Task brief: All lines below must be repeated exactly, with the pictures omitted.

Records from a collection
▽

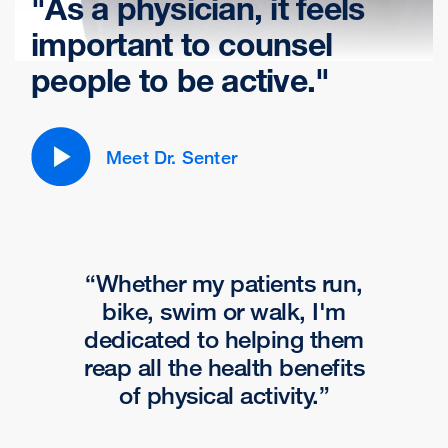
"
As a physician, it feels
important to counsel
people to be active.
"
Meet Dr. Senter
Whether my patients run,
bike, swim or walk, I'm
dedicated to helping them
reap all the health benefits
of physical activity.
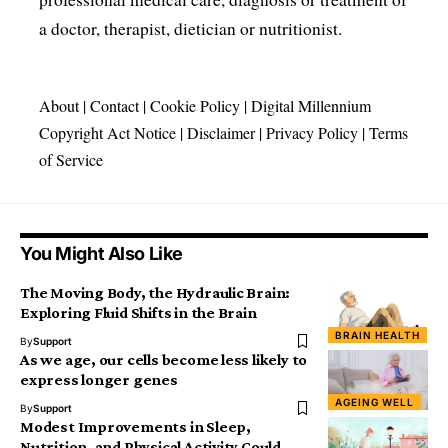
a doctor, therapist, dietician or nutritionist.
About
|
Contact
|
Cookie Policy
|
Digital Millennium
Copyright Act Notice
|
Disclaimer
|
Privacy Policy
|
Terms
of Service
You Might Also Like
The Moving Body, the Hydraulic Brain:
Exploring Fluid Shifts in the Brain
BRAIN HEALTH
By
Support
As we age, our cells become less likely to
express longer genes
AGEING WELL
By
Support
Modest Improvements in Sleep,
Nutrition, and Physical Activity Could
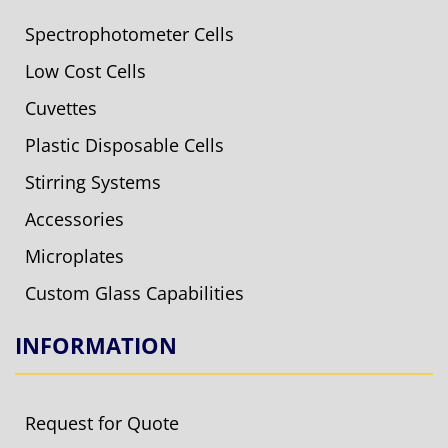
Spectrophotometer Cells
Low Cost Cells
Cuvettes
Plastic Disposable Cells
Stirring Systems
Accessories
Microplates
Custom Glass Capabilities
INFORMATION
Request for Quote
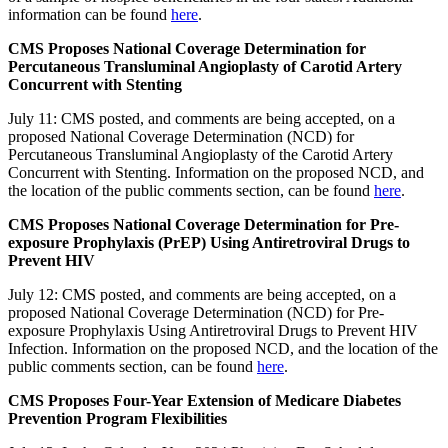
information can be found
here
.
CMS Proposes National Coverage Determination for
Percutaneous Transluminal Angioplasty of Carotid Artery
Concurrent with Stenting
July 11: CMS posted, and comments are being accepted, on a
proposed National Coverage Determination (NCD) for
Percutaneous Transluminal Angioplasty of the Carotid Artery
Concurrent with Stenting. Information on the proposed NCD, and
the location of the public comments section, can be found
here
.
CMS Proposes National Coverage Determination for Pre-
exposure Prophylaxis (PrEP) Using Antiretroviral Drugs to
Prevent HIV
July 12: CMS posted, and comments are being accepted, on a
proposed National Coverage Determination (NCD) for Pre-
exposure Prophylaxis Using Antiretroviral Drugs to Prevent HIV
Infection. Information on the proposed NCD, and the location of the
public comments section, can be found
here
.
CMS Proposes Four-Year Extension of Medicare Diabetes
Prevention Program Flexibilities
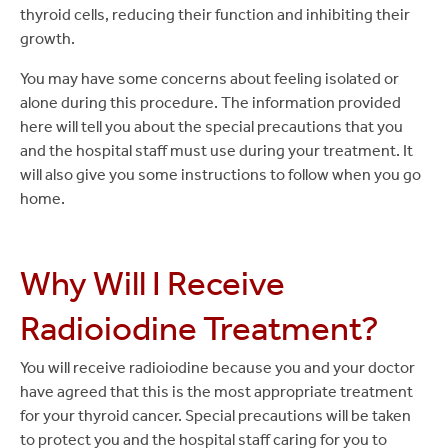
thyroid cells, reducing their function and inhibiting their
growth.
You may have some concerns about feeling isolated or
alone during this procedure. The information provided
here will tell you about the special precautions that you
and the hospital staff must use during your treatment. It
will also give you some instructions to follow when you go
home.
Why Will I Receive
Radioiodine Treatment?
You will receive radioiodine because you and your doctor
have agreed that this is the most appropriate treatment
for your thyroid cancer. Special precautions will be taken
to protect you and the hospital staff caring for you to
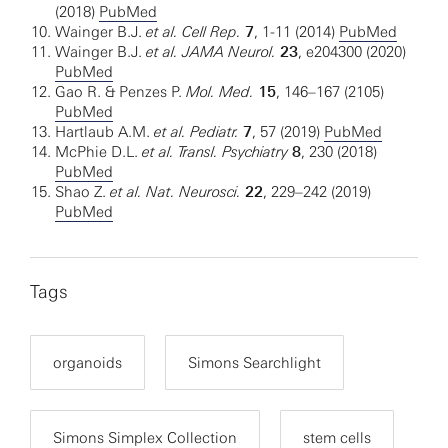
(2018)
PubMed
Wainger B.J.
et al.
Cell Rep.
7
, 1-11 (2014)
PubMed
Wainger B.J.
et al. JAMA Neurol.
23
, e204300 (2020)
PubMed
Gao R. & Penzes P.
Mol. Med.
15
, 146–167 (2105)
PubMed
Hartlaub A.M.
et al.
Pediatr.
7
, 57 (2019)
PubMed
McPhie D.L.
et al. Transl. Psychiatry
8
, 230 (2018)
PubMed
Shao Z.
et al. Nat. Neurosci.
22
, 229–242 (2019)
PubMed
Tags
organoids
Simons Searchlight
Simons Simplex Collection
stem cells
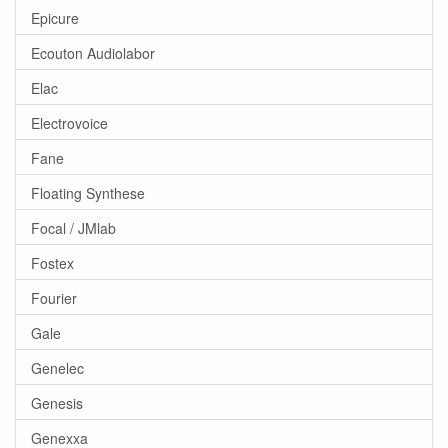
Epicure
Ecouton Audiolabor
Elac
Electrovoice
Fane
Floating Synthese
Focal / JMlab
Fostex
Fourier
Gale
Genelec
Genesis
Genexxa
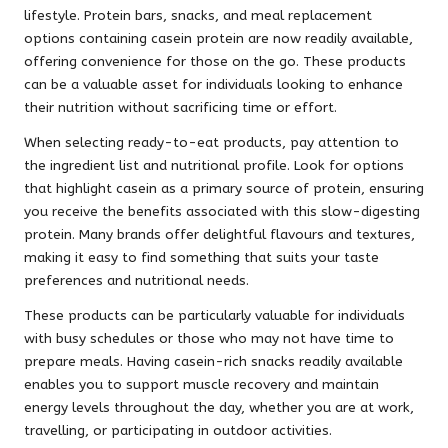
lifestyle. Protein bars, snacks, and meal replacement
options containing casein protein are now readily available,
offering convenience for those on the go. These products
can be a valuable asset for individuals looking to enhance
their nutrition without sacrificing time or effort.
When selecting ready-to-eat products, pay attention to
the ingredient list and nutritional profile. Look for options
that highlight casein as a primary source of protein, ensuring
you receive the benefits associated with this slow-digesting
protein. Many brands offer delightful flavours and textures,
making it easy to find something that suits your taste
preferences and nutritional needs.
These products can be particularly valuable for individuals
with busy schedules or those who may not have time to
prepare meals. Having casein-rich snacks readily available
enables you to support muscle recovery and maintain
energy levels throughout the day, whether you are at work,
travelling, or participating in outdoor activities.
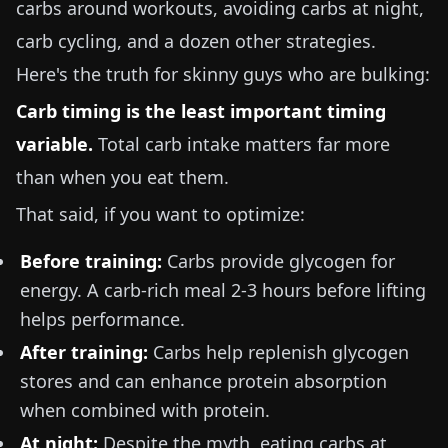
carbs around workouts, avoiding carbs at night,
carb cycling, and a dozen other strategies.
Here's the truth for skinny guys who are bulking:
Carb timing is the least important timing
variable.
Total carb intake matters far more
than when you eat them.
That said, if you want to optimize:
Before training:
Carbs provide glycogen for
energy. A carb-rich meal 2-3 hours before lifting
helps performance.
After training:
Carbs help replenish glycogen
stores and can enhance protein absorption
when combined with protein.
At night:
Despite the myth, eating carbs at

△

The completed task:
"
As a physician, it feels
important to counsel
people to be active.
"
Meet Dr. Senter
Whether my patients run,
bike, swim or walk, I'm
dedicated to helping them
reap all the health benefits
of physical activity.
a doctor, therapist, dietician or nutritionist.
About
|
Contact
|
Cookie Policy
|
Digital Millennium
Copyright Act Notice
|
Disclaimer
|
Privacy Policy
|
Terms
of Service
You Might Also Like
The Moving Body, the Hydraulic Brain:
Exploring Fluid Shifts in the Brain
BRAIN HEALTH
By
Support
As we age, our cells become less likely to
express longer genes
AGEING WELL
By
Support
Modest Improvements in Sleep,
Nutrition, and Physical Activity Could
Spectrophotometer Cells
Low Cost Cells
Cuvettes
Plastic Disposable Cells
Stirring Systems
Accessories
Microplates
Custom Glass Capabilities
INFORMATION
Request for Quote
information can be found
here
.
CMS Proposes National Coverage Determination for
Percutaneous Transluminal Angioplasty of Carotid Artery
Concurrent with Stenting
July 11: CMS posted, and comments are being accepted, on a
proposed National Coverage Determination (NCD) for
Percutaneous Transluminal Angioplasty of the Carotid Artery
Concurrent with Stenting. Information on the proposed NCD, and
the location of the public comments section, can be found
here
.
CMS Proposes National Coverage Determination for Pre-
exposure Prophylaxis (PrEP) Using Antiretroviral Drugs to
Prevent HIV
July 12: CMS posted, and comments are being accepted, on a
proposed National Coverage Determination (NCD) for Pre-
exposure Prophylaxis Using Antiretroviral Drugs to Prevent HIV
Infection. Information on the proposed NCD, and the location of the
public comments section, can be found
here
.
CMS Proposes Four-Year Extension of Medicare Diabetes
Prevention Program Flexibilities
thyroid cells, reducing their function and inhibiting their
growth.
You may have some concerns about feeling isolated or
alone during this procedure. The information provided
here will tell you about the special precautions that you
and the hospital staff must use during your treatment. It
will also give you some instructions to follow when you go
home.
Why Will I Receive
Radioiodine Treatment?
You will receive radioiodine because you and your doctor
have agreed that this is the most appropriate treatment
for your thyroid cancer. Special precautions will be taken
to protect you and the hospital staff caring for you to
(2018)
PubMed
Wainger B.J.
et al.
Cell Rep.
7
, 1-11 (2014)
PubMed
Wainger B.J.
et al. JAMA Neurol.
23
, e204300 (2020)
PubMed
Gao R. & Penzes P.
Mol. Med.
15
, 146–167 (2105)
PubMed
Hartlaub A.M.
et al.
Pediatr.
7
, 57 (2019)
PubMed
McPhie D.L.
et al. Transl. Psychiatry
8
, 230 (2018)
PubMed
Shao Z.
et al. Nat. Neurosci.
22
, 229–242 (2019)
PubMed
Tags
organoids
Simons Searchlight
Simons Simplex Collection
stem cells
Epicure
Ecouton Audiolabor
Elac
Electrovoice
Fane
Floating Synthese
Focal / JMlab
Fostex
Fourier
Gale
Genelec
Genesis
Genexxa
lifestyle. Protein bars, snacks, and meal replacement
options containing casein protein are now readily available,
offering convenience for those on the go. These products
can be a valuable asset for individuals looking to enhance
their nutrition without sacrificing time or effort.
When selecting ready-to-eat products, pay attention to
the ingredient list and nutritional profile. Look for options
that highlight casein as a primary source of protein, ensuring
you receive the benefits associated with this slow-digesting
protein. Many brands offer delightful flavours and textures,
making it easy to find something that suits your taste
preferences and nutritional needs.
These products can be particularly valuable for individuals
with busy schedules or those who may not have time to
prepare meals. Having casein-rich snacks readily available
enables you to support muscle recovery and maintain
energy levels throughout the day, whether you are at work,
travelling, or participating in outdoor activities.
carbs around workouts, avoiding carbs at night,
carb cycling, and a dozen other strategies.
Here's the truth for skinny guys who are bulking:
Carb timing is the least important timing
variable.
Total carb intake matters far more
than when you eat them.
That said, if you want to optimize:
Before training:
Carbs provide glycogen for
energy. A carb-rich meal 2-3 hours before lifting
helps performance.
After training:
Carbs help replenish glycogen
stores and can enhance protein absorption
when combined with protein.
At night:
Despite the myth, eating carbs at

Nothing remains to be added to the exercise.